[Data items]
=== Begin Enclosure ===

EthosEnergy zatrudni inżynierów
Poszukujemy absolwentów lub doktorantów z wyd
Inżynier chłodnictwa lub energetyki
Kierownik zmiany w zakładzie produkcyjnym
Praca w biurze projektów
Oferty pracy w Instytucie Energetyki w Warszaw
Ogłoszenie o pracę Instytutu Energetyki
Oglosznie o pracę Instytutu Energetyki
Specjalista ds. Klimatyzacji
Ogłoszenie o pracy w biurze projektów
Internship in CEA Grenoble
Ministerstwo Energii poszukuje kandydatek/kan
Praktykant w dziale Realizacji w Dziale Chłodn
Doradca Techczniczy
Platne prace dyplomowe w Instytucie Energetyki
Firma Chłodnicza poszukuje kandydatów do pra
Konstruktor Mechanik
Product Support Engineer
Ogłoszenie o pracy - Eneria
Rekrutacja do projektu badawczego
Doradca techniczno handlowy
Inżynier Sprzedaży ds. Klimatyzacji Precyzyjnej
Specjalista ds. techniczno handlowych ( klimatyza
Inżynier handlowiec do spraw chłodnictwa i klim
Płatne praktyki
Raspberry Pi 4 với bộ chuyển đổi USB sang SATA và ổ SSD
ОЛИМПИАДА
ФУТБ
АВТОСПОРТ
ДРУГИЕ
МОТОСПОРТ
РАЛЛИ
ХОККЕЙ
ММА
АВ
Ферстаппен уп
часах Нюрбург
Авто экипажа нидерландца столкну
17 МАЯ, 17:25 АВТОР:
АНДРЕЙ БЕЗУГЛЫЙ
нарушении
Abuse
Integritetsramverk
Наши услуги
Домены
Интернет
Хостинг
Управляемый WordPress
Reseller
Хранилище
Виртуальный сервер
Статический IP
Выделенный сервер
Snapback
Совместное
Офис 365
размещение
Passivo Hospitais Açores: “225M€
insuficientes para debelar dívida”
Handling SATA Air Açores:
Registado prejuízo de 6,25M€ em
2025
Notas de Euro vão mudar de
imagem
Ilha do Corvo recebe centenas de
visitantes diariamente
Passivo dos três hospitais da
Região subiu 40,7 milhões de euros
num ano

=== End Enclosure ===

**WHAT YOU WILL DO**
Reproduce every line above containing "Ogłoszenie".

**EXERCISE RESPONSE**
Ogłoszenie o pracę Instytutu Energetyki
Ogłoszenie o pracy w biurze projektów
Ogłoszenie o pracy - Eneria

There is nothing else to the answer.